In a long, excellent profile by Michael Sragow in Salon back when Wonder Boys came out, Kloves singles out the 19-year-old Paltrow’s performance, too—“I wish I’d had 120 pages with her,” he notes—but blames himself for losing his nerve and not being truer to his vision of the script. Flesh and Bone was a bitter disappointment and a sad one, too, because his producing partner, Mark Rosenberg, died of a heart attack on location. Kloves stopped writing for three years altogether until his inner Frank Baker, the pragmatist raising a young daughter, led him to clock back in again with Chabon’s novel. And so he turned the page, seemingly putting an end to a promising directorial career that ended 30 years ago, after two good films. On balance, Hollywood is poorer for it.
It is a shame Kloves hasn’t done more directing. I was interested when he opted to pass on “Order of the Phoenix” in order to make his version of Mark Haddon’s “The Curious Incident of the Dog in the Night Time” but regretful it didn’t come to pass. “Baker Boys” and “Flesh and Bone” certainly showed he had the stuff. I always prefer the movies, but as someone else observed maybe Kloves would do wonders with a short series on a streaming service. (Here’s looking at you, A. Cuaron!)
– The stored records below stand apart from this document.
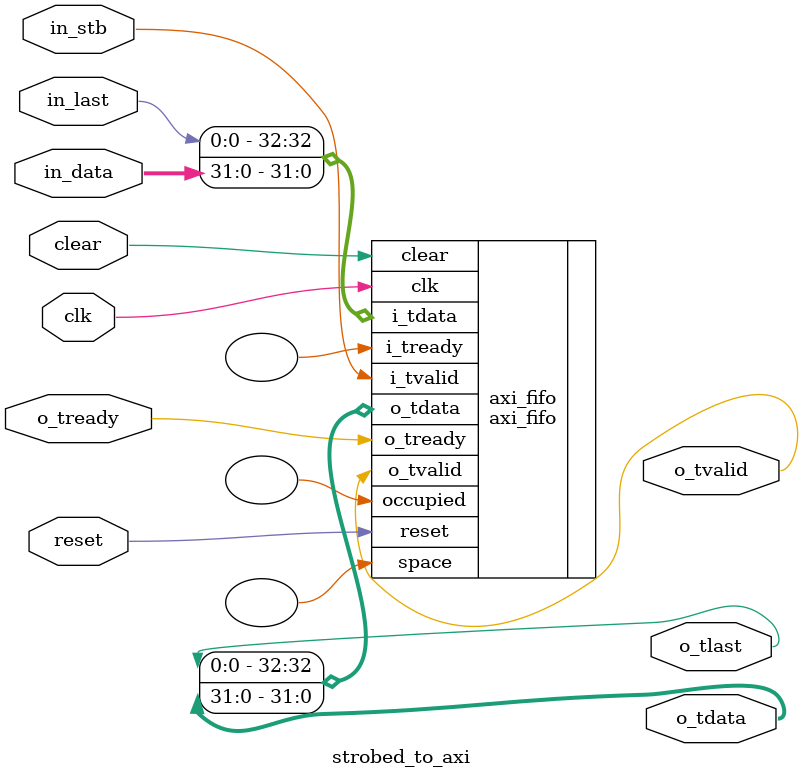
<source format=v>

module strobed_to_axi #(
  parameter WIDTH = 32,
  parameter FIFO_SIZE = 1
)(
  input clk, input reset, input clear,
  input in_stb, input [WIDTH-1:0] in_data, input in_last,
  output [WIDTH-1:0] o_tdata, output o_tlast, output o_tvalid, input o_tready
);

  axi_fifo #(.WIDTH(WIDTH+1), .SIZE(FIFO_SIZE)) axi_fifo (
    .clk(clk), .reset(reset), .clear(clear),
    .i_tdata({in_last,in_data}), .i_tvalid(in_stb), .i_tready(),
    .o_tdata({o_tlast,o_tdata}), .o_tvalid(o_tvalid), .o_tready(o_tready),
    .space(), .occupied());
endmodule
</source>
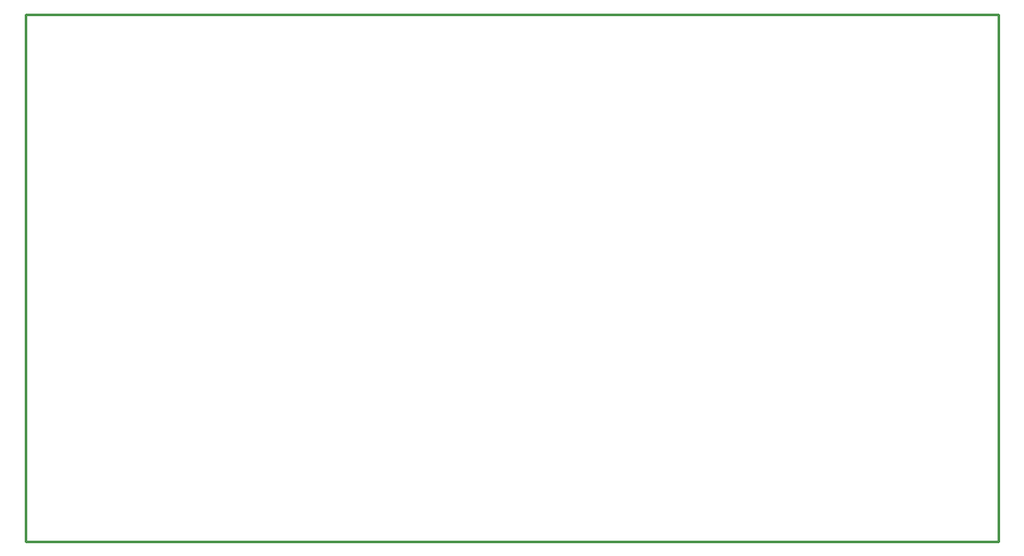
<source format=gm1>
G04*
G04 #@! TF.GenerationSoftware,Altium Limited,Altium Designer,19.0.4 (130)*
G04*
G04 Layer_Color=16711935*
%FSLAX24Y24*%
%MOIN*%
G70*
G01*
G75*
%ADD26C,0.0100*%
D26*
X22853Y13753D02*
Y34380D01*
X22850Y13750D02*
X22853Y13753D01*
X22850Y13750D02*
X60880D01*
Y34370D01*
X60890Y34380D01*
X22853D02*
X60890D01*
M02*

</source>
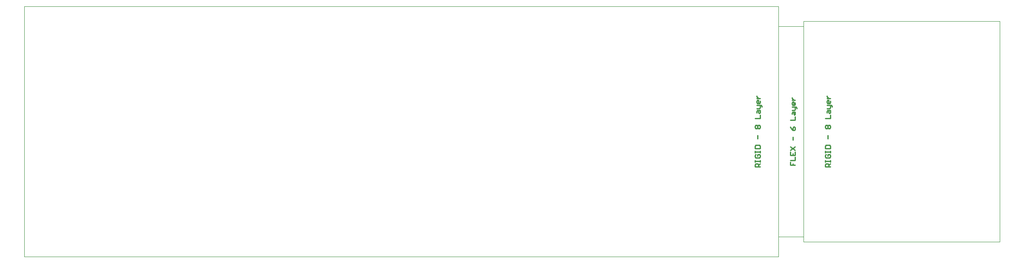
<source format=gbr>
%TF.GenerationSoftware,Altium Limited,Altium Designer,22.4.2 (48)*%
G04 Layer_Color=7674933*
%FSLAX26Y26*%
%MOIN*%
%TF.SameCoordinates,8C98EB32-1E12-42CD-A60B-9DA89663A72C*%
%TF.FilePolarity,Positive*%
%TF.FileFunction,Other,Fab_Notes*%
%TF.Part,Single*%
G01*
G75*
%TA.AperFunction,NonConductor*%
%ADD109C,0.000984*%
%ADD153C,0.010000*%
D109*
X8464567Y2086614D02*
X10000004D01*
X8464567Y3818901D02*
X10000004D01*
Y2086614D02*
Y3818901D01*
X8464567Y2086614D02*
Y3818901D01*
X8267717Y2125984D02*
X8464574D01*
X8267717Y3779531D02*
X8464574D01*
Y2125984D02*
Y3779531D01*
X8267717Y2125984D02*
Y3779531D01*
X2362205Y1968504D02*
X8267720D01*
X2362205Y3937011D02*
X8267720D01*
Y1968504D02*
Y3937011D01*
X2362205Y1968504D02*
Y3937011D01*
D153*
X8123355Y2673974D02*
X8083998D01*
Y2693653D01*
X8090557Y2700213D01*
X8103677D01*
X8110236Y2693653D01*
Y2673974D01*
Y2687093D02*
X8123355Y2700213D01*
X8083998Y2713332D02*
Y2726451D01*
Y2719891D01*
X8123355D01*
Y2713332D01*
Y2726451D01*
X8090557Y2772368D02*
X8083998Y2765808D01*
Y2752689D01*
X8090557Y2746130D01*
X8116796D01*
X8123355Y2752689D01*
Y2765808D01*
X8116796Y2772368D01*
X8103677D01*
Y2759249D01*
X8083998Y2785487D02*
Y2798606D01*
Y2792047D01*
X8123355D01*
Y2785487D01*
Y2798606D01*
X8083998Y2818285D02*
X8123355D01*
Y2837963D01*
X8116796Y2844523D01*
X8090557D01*
X8083998Y2837963D01*
Y2818285D01*
X8103677Y2897000D02*
Y2923238D01*
X8090557Y2975714D02*
X8083998Y2982274D01*
Y2995393D01*
X8090557Y3001953D01*
X8097117D01*
X8103677Y2995393D01*
X8110236Y3001953D01*
X8116796D01*
X8123355Y2995393D01*
Y2982274D01*
X8116796Y2975714D01*
X8110236D01*
X8103677Y2982274D01*
X8097117Y2975714D01*
X8090557D01*
X8103677Y2982274D02*
Y2995393D01*
X8083998Y3054429D02*
X8123355D01*
Y3080667D01*
X8097117Y3100346D02*
Y3113465D01*
X8103677Y3120025D01*
X8123355D01*
Y3100346D01*
X8116796Y3093787D01*
X8110236Y3100346D01*
Y3120025D01*
X8097117Y3133144D02*
X8116796D01*
X8123355Y3139704D01*
Y3159382D01*
X8129915D01*
X8136474Y3152823D01*
Y3146263D01*
X8123355Y3159382D02*
X8097117D01*
X8123355Y3192180D02*
Y3179061D01*
X8116796Y3172501D01*
X8103677D01*
X8097117Y3179061D01*
Y3192180D01*
X8103677Y3198740D01*
X8110236D01*
Y3172501D01*
X8097117Y3211859D02*
X8123355D01*
X8110236D01*
X8103677Y3218418D01*
X8097117Y3224978D01*
Y3231537D01*
X8359588Y2713332D02*
Y2687093D01*
X8379267D01*
Y2700213D01*
Y2687093D01*
X8398946D01*
X8359588Y2726451D02*
X8398946D01*
Y2752689D01*
X8359588Y2792046D02*
Y2765808D01*
X8398946D01*
Y2792046D01*
X8379267Y2765808D02*
Y2778927D01*
X8359588Y2805166D02*
X8398946Y2831404D01*
X8359588D02*
X8398946Y2805166D01*
X8379267Y2883881D02*
Y2910119D01*
X8359588Y2988834D02*
X8366148Y2975714D01*
X8379267Y2962595D01*
X8392386D01*
X8398946Y2969155D01*
Y2982274D01*
X8392386Y2988834D01*
X8385827D01*
X8379267Y2982274D01*
Y2962595D01*
X8359588Y3041310D02*
X8398946D01*
Y3067548D01*
X8372708Y3087227D02*
Y3100346D01*
X8379267Y3106906D01*
X8398946D01*
Y3087227D01*
X8392386Y3080668D01*
X8385827Y3087227D01*
Y3106906D01*
X8372708Y3120025D02*
X8392386D01*
X8398946Y3126584D01*
Y3146263D01*
X8405505D01*
X8412065Y3139704D01*
Y3133144D01*
X8398946Y3146263D02*
X8372708D01*
X8398946Y3179061D02*
Y3165942D01*
X8392386Y3159382D01*
X8379267D01*
X8372708Y3165942D01*
Y3179061D01*
X8379267Y3185620D01*
X8385827D01*
Y3159382D01*
X8372708Y3198740D02*
X8398946D01*
X8385827D01*
X8379267Y3205299D01*
X8372708Y3211859D01*
Y3218418D01*
X8674536Y2673974D02*
X8635179D01*
Y2693653D01*
X8641739Y2700213D01*
X8654858D01*
X8661417Y2693653D01*
Y2673974D01*
Y2687093D02*
X8674536Y2700213D01*
X8635179Y2713332D02*
Y2726451D01*
Y2719891D01*
X8674536D01*
Y2713332D01*
Y2726451D01*
X8641739Y2772368D02*
X8635179Y2765808D01*
Y2752689D01*
X8641739Y2746130D01*
X8667977D01*
X8674536Y2752689D01*
Y2765808D01*
X8667977Y2772368D01*
X8654858D01*
Y2759249D01*
X8635179Y2785487D02*
Y2798606D01*
Y2792047D01*
X8674536D01*
Y2785487D01*
Y2798606D01*
X8635179Y2818285D02*
X8674536D01*
Y2837963D01*
X8667977Y2844523D01*
X8641739D01*
X8635179Y2837963D01*
Y2818285D01*
X8654858Y2897000D02*
Y2923238D01*
X8641739Y2975714D02*
X8635179Y2982274D01*
Y2995393D01*
X8641739Y3001953D01*
X8648298D01*
X8654858Y2995393D01*
X8661417Y3001953D01*
X8667977D01*
X8674536Y2995393D01*
Y2982274D01*
X8667977Y2975714D01*
X8661417D01*
X8654858Y2982274D01*
X8648298Y2975714D01*
X8641739D01*
X8654858Y2982274D02*
Y2995393D01*
X8635179Y3054429D02*
X8674536D01*
Y3080667D01*
X8648298Y3100346D02*
Y3113465D01*
X8654858Y3120025D01*
X8674536D01*
Y3100346D01*
X8667977Y3093787D01*
X8661417Y3100346D01*
Y3120025D01*
X8648298Y3133144D02*
X8667977D01*
X8674536Y3139704D01*
Y3159382D01*
X8681096D01*
X8687656Y3152823D01*
Y3146263D01*
X8674536Y3159382D02*
X8648298D01*
X8674536Y3192180D02*
Y3179061D01*
X8667977Y3172501D01*
X8654858D01*
X8648298Y3179061D01*
Y3192180D01*
X8654858Y3198740D01*
X8661417D01*
Y3172501D01*
X8648298Y3211859D02*
X8674536D01*
X8661417D01*
X8654858Y3218418D01*
X8648298Y3224978D01*
Y3231537D01*
%TF.MD5,1f558150df9faec046e7130bec2db9f5*%
M02*

</source>
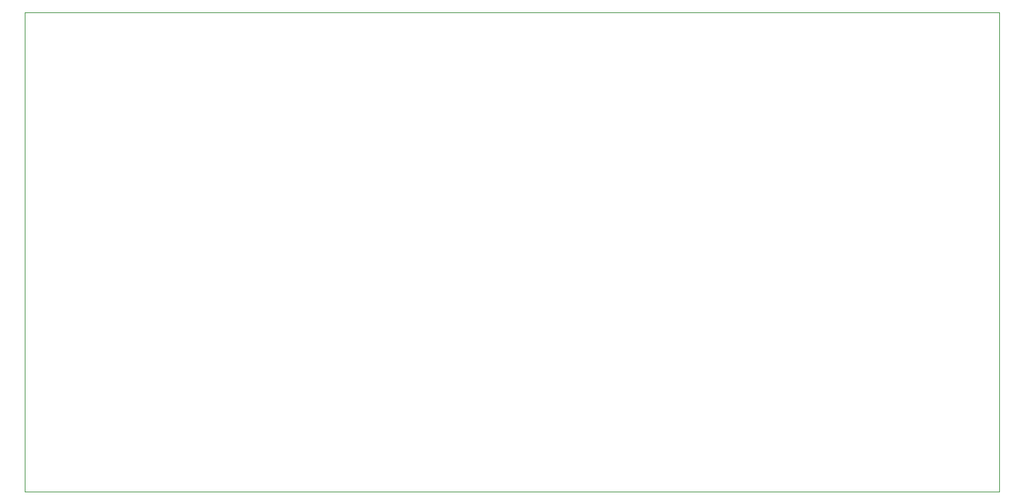
<source format=gbr>
G04 #@! TF.GenerationSoftware,KiCad,Pcbnew,5.1.3*
G04 #@! TF.CreationDate,2019-08-04T20:11:08-07:00*
G04 #@! TF.ProjectId,ap206-pll,61703230-362d-4706-9c6c-2e6b69636164,1*
G04 #@! TF.SameCoordinates,Original*
G04 #@! TF.FileFunction,Profile,NP*
%FSLAX46Y46*%
G04 Gerber Fmt 4.6, Leading zero omitted, Abs format (unit mm)*
G04 Created by KiCad (PCBNEW 5.1.3) date 2019-08-04 20:11:08*
%MOMM*%
%LPD*%
G04 APERTURE LIST*
%ADD10C,0.100000*%
G04 APERTURE END LIST*
D10*
X45000000Y-104000000D02*
X45000000Y-45000000D01*
X165000000Y-104000000D02*
X45000000Y-104000000D01*
X165000000Y-45000000D02*
X165000000Y-104000000D01*
X45000000Y-45000000D02*
X165000000Y-45000000D01*
M02*

</source>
Also, you may see it as wasting talent to work on the Potter series, but I see him as responsible for making it work on film as often as it did. Consider the worst movies in the “Potterverse” were ones he didn’t write. Talk about how a movie is only as good as its script!
It's nice to see you championing Kloves and his skills as a filmmaker. I just got around to seeing Flesh and Bone a couple years ago and I was really blown away by the subtle skill of the writing and filmmaking. It also made me wonder what happened to him. I hope he has the chance to return to filmmaking for himself and see what he can do. Some streamer needs to give him a smart, little show to run.